In the show, there's a flashback to the flight and the audience gets to see the man flying.
The following week will see musical theatre performed by Western Canada Theatre with Larger Than Life in its world premiere production.
The musical was written by former Whitehorse playwright S.G. Lee.
'It's a very fun show,' Epstein said. 'It takes place at a garage sale; five women coming together to raise money and at the same time to raise issues about life and relationships and a lot of fun a lot of great fun songs.'
The winter performance schedule will conclude with a group of idiots taking to the stage at the arts centre The Flaming Idiots to be exact. The group is from Austin, Tex.
The arts centre had originally booked Circus Inferno, a performance of 'exploding' clowns, but as the show's popularity grew in Australia, the group is staying there for an additional three months.
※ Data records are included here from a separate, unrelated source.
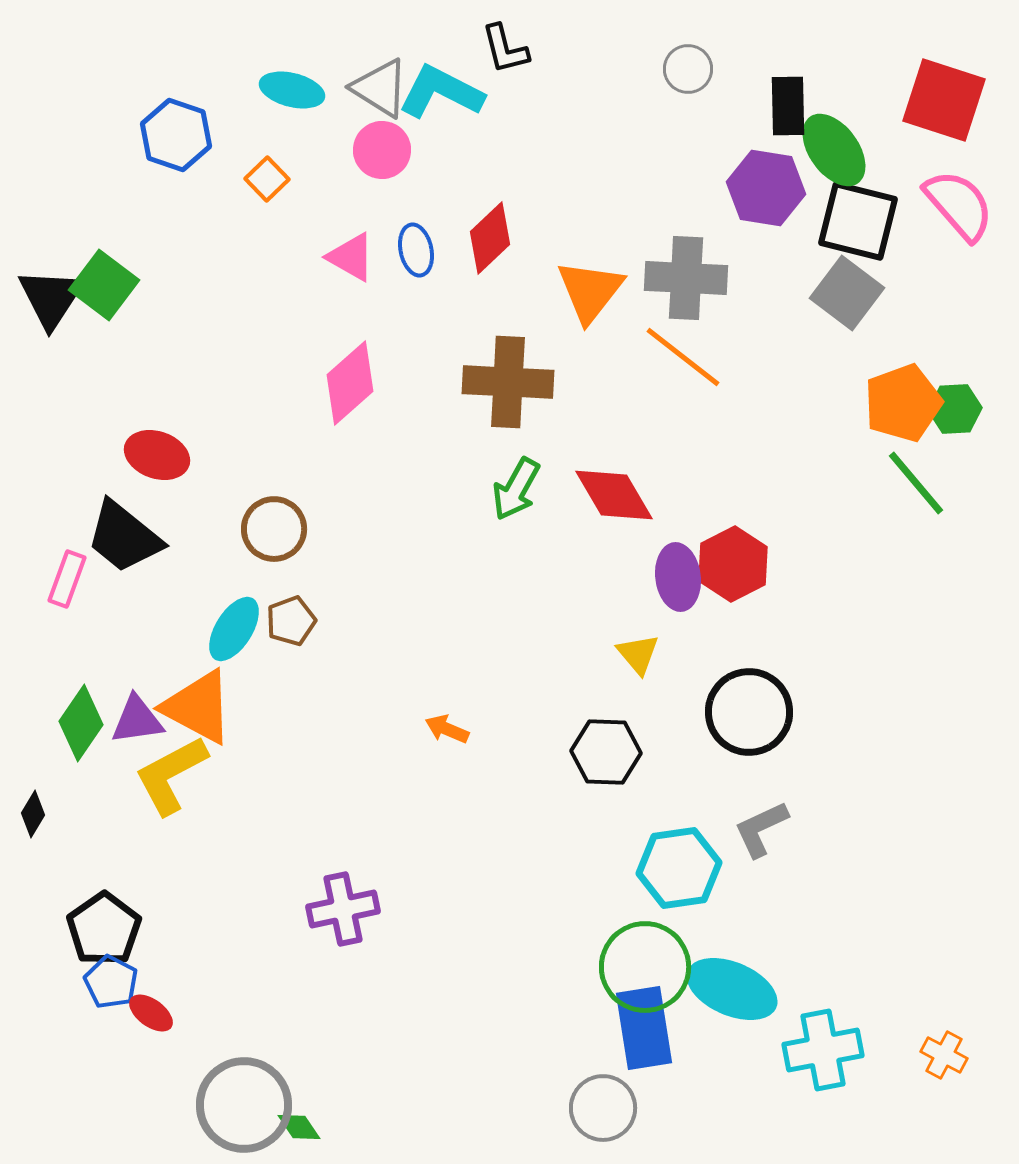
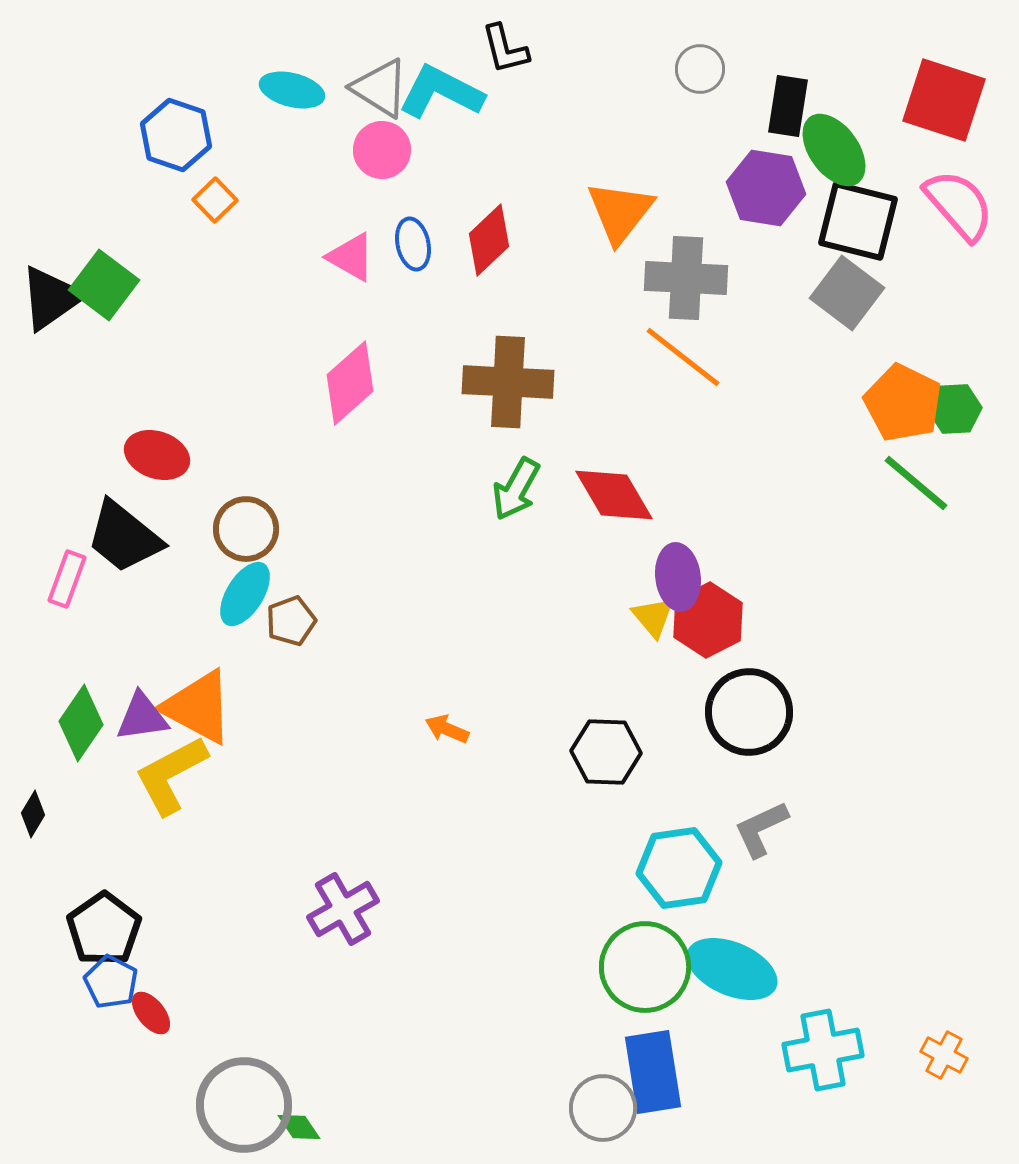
gray circle at (688, 69): moved 12 px right
black rectangle at (788, 106): rotated 10 degrees clockwise
orange square at (267, 179): moved 52 px left, 21 px down
red diamond at (490, 238): moved 1 px left, 2 px down
blue ellipse at (416, 250): moved 3 px left, 6 px up
orange triangle at (590, 291): moved 30 px right, 79 px up
black triangle at (51, 298): rotated 22 degrees clockwise
orange pentagon at (903, 403): rotated 26 degrees counterclockwise
green line at (916, 483): rotated 10 degrees counterclockwise
brown circle at (274, 529): moved 28 px left
red hexagon at (733, 564): moved 25 px left, 56 px down
cyan ellipse at (234, 629): moved 11 px right, 35 px up
yellow triangle at (638, 654): moved 15 px right, 37 px up
purple triangle at (137, 720): moved 5 px right, 3 px up
purple cross at (343, 909): rotated 18 degrees counterclockwise
cyan ellipse at (732, 989): moved 20 px up
red ellipse at (151, 1013): rotated 15 degrees clockwise
blue rectangle at (644, 1028): moved 9 px right, 44 px down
In their place, the farewell tour of the Flaming Idiots will come to Whitehorse.
'They are a wonderful group of performers,' Epstein said before showing a video clip of the three men doing a repeating juggling fire routine, faster each time.
The Flaming Idiots will perform four shows from March 25 to 27 with 8:00-shows each evening as well as a 2 p.m. show on March 27.
Tickets range from $2 to $15.
In choosing the acts, Epstein said the arts centre is approached by some and he travels to festivals and performances over the year to find acts to bring into the Yukon.
The centre will also be making use of its new lighting equipment in the winter shows (see photo, p. 5).
The lighting enables the arts centre to program where the lighting is directed and how it is directed.
Half of the $200,000 used to buy the equipment along with other items came from Cultural Spaces Canada, a federal funding program to upgrade cultural facilities across the country.
The other half came from local funding sources like the territorial Community Development Fund and the centre's capital budget.